=== Task requirements ===
Whenever the word "Leading" turns up in a line below, that line should be copied.
═══ Record set ═══
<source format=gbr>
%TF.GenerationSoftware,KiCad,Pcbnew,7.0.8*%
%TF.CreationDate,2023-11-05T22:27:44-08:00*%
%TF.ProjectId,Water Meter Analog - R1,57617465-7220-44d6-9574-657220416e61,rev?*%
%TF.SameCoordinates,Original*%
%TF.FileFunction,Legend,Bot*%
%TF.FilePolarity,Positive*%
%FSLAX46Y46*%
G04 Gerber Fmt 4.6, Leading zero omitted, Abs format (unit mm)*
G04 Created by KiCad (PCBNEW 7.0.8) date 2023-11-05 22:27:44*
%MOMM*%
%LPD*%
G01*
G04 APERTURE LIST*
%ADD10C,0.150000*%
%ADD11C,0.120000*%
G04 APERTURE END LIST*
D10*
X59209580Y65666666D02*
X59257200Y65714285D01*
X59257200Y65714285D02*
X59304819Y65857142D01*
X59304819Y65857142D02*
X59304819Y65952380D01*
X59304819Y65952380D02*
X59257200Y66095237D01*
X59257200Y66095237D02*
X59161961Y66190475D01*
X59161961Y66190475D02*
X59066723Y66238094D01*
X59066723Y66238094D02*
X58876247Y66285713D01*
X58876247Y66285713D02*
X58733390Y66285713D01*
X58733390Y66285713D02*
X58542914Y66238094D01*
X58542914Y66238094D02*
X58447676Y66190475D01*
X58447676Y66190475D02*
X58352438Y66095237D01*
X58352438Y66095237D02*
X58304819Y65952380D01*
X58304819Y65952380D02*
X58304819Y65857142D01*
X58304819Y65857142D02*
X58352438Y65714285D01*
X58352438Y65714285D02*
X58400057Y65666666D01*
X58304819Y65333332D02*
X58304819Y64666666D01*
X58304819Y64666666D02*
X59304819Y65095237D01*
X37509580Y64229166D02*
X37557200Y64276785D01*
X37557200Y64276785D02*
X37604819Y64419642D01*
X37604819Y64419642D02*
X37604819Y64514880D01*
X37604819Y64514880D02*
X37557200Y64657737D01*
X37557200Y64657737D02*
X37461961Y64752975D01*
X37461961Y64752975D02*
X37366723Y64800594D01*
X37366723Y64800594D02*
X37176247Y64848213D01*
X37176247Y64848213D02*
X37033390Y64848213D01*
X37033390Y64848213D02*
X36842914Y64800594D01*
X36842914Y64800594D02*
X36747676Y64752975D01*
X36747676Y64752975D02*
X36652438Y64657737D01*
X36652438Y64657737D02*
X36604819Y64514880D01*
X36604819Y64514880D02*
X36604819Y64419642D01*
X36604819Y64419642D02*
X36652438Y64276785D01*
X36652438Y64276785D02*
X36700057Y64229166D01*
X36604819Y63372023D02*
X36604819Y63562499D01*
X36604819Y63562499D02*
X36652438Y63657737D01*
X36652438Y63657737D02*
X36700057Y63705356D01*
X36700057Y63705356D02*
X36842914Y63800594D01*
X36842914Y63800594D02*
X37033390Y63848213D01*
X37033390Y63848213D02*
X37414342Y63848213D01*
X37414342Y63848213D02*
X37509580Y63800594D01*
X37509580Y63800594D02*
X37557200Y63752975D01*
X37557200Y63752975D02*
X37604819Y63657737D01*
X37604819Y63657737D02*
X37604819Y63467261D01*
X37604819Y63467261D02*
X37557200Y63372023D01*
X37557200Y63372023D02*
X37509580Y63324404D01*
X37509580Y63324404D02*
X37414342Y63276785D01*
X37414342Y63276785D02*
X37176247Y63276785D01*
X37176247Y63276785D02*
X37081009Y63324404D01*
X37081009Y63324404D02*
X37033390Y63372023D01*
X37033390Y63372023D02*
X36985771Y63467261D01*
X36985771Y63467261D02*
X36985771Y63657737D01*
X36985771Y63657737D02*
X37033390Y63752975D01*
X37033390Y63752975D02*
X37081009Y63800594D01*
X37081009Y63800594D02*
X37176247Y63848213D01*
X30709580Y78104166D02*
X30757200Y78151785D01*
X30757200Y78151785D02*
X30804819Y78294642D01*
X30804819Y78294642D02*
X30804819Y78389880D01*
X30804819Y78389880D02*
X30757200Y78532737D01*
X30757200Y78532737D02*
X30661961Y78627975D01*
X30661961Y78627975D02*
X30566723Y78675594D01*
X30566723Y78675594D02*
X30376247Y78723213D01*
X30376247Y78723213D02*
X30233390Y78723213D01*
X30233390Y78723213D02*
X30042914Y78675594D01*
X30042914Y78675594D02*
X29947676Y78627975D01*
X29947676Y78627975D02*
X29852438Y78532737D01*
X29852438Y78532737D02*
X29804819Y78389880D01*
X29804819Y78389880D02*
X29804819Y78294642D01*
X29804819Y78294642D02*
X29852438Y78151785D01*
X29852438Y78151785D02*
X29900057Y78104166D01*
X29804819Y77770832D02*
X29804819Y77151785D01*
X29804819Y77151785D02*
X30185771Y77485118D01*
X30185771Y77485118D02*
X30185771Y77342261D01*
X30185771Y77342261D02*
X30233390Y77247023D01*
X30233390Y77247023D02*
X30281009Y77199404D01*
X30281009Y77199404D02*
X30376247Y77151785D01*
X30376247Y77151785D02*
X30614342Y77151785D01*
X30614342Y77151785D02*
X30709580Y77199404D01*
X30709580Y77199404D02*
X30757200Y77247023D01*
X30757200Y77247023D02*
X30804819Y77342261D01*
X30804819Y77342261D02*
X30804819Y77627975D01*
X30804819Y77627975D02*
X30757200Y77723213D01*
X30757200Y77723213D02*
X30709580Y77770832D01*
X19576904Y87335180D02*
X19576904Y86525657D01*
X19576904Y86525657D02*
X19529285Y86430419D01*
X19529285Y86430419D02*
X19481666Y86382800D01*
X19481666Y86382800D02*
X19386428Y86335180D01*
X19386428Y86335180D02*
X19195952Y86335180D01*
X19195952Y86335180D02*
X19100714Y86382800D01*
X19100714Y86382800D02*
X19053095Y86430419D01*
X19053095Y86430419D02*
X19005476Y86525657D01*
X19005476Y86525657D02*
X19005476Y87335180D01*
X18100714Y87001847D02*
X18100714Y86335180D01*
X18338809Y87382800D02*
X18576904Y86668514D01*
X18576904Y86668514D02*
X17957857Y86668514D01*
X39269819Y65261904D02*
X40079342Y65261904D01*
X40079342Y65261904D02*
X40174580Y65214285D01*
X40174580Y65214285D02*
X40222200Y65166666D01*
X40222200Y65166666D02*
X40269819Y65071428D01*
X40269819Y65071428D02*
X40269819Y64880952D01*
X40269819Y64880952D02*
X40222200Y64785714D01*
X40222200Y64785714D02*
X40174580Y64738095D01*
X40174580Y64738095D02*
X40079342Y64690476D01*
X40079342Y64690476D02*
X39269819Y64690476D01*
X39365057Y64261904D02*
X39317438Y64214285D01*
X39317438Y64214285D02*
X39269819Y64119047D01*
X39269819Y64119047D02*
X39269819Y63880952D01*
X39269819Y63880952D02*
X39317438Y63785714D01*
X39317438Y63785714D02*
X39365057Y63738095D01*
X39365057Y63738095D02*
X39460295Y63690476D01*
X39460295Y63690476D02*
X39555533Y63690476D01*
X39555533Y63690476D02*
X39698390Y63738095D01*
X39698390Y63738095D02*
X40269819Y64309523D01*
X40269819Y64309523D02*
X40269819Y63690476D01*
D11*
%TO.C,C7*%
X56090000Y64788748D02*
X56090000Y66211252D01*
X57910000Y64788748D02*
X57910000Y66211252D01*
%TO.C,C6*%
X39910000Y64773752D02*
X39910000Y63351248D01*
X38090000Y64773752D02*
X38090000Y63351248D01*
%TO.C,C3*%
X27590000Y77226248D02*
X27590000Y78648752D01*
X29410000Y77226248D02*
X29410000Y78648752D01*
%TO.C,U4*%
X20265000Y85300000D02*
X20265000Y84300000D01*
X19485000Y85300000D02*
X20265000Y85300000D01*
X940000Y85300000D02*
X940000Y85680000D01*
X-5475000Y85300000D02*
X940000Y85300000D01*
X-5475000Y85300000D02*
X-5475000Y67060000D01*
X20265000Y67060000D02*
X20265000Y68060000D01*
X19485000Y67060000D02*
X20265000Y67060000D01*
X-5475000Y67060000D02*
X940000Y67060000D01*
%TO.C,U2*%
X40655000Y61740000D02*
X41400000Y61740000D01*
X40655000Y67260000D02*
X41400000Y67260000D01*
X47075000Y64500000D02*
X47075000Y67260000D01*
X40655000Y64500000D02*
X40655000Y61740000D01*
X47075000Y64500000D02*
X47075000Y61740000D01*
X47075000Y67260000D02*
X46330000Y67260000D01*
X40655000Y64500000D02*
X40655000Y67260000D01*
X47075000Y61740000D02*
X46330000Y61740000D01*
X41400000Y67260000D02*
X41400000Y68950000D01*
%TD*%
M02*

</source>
═══
═══ Record set ═══
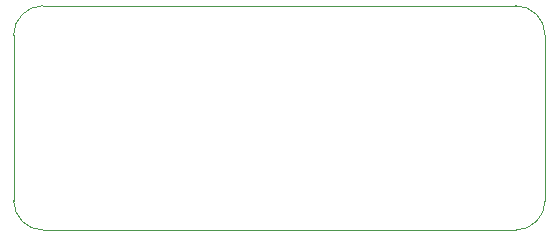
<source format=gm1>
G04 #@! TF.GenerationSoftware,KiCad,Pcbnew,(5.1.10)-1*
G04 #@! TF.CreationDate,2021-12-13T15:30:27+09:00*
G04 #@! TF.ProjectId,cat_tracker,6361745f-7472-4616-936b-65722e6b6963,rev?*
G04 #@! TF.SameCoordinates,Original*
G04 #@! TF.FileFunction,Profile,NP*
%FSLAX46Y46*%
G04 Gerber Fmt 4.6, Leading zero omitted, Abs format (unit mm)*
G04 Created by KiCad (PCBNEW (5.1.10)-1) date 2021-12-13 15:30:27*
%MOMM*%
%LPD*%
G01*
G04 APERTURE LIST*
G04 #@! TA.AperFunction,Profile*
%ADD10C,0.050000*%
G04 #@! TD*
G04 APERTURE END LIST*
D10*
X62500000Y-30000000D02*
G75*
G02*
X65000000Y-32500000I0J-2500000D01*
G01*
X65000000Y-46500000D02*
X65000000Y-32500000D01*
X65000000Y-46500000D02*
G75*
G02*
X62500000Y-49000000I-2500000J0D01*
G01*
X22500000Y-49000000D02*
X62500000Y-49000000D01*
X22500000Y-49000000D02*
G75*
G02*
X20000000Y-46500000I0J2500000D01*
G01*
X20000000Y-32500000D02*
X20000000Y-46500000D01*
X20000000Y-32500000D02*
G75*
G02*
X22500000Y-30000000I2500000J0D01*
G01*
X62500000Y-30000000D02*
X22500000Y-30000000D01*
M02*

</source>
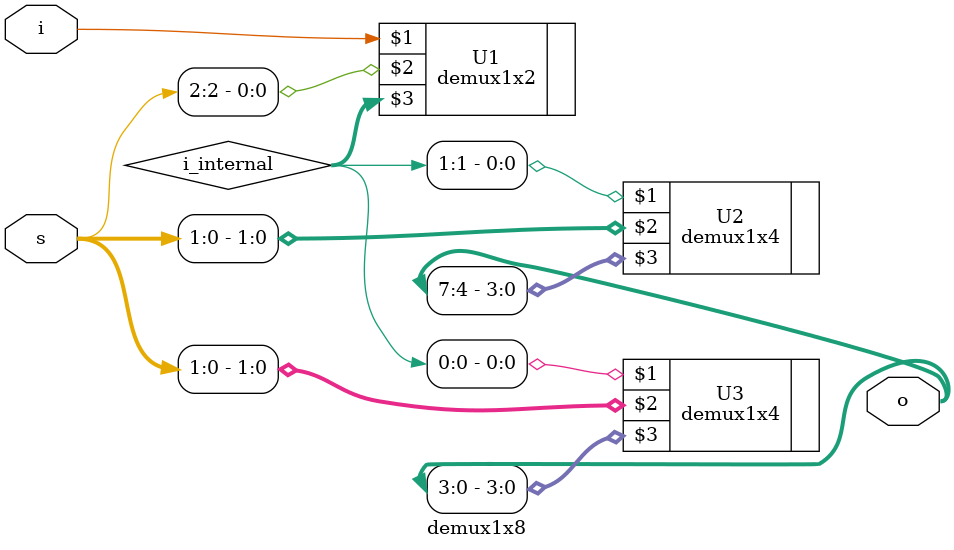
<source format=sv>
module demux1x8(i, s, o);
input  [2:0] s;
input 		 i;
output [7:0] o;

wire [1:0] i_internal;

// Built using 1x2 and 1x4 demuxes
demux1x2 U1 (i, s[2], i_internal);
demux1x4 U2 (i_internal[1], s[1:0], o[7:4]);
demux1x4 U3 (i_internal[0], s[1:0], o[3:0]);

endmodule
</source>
═══
=== Answer to this exercise ===
G04 Gerber Fmt 4.6, Leading zero omitted, Abs format (unit mm)*
G04 Gerber Fmt 4.6, Leading zero omitted, Abs format (unit mm)*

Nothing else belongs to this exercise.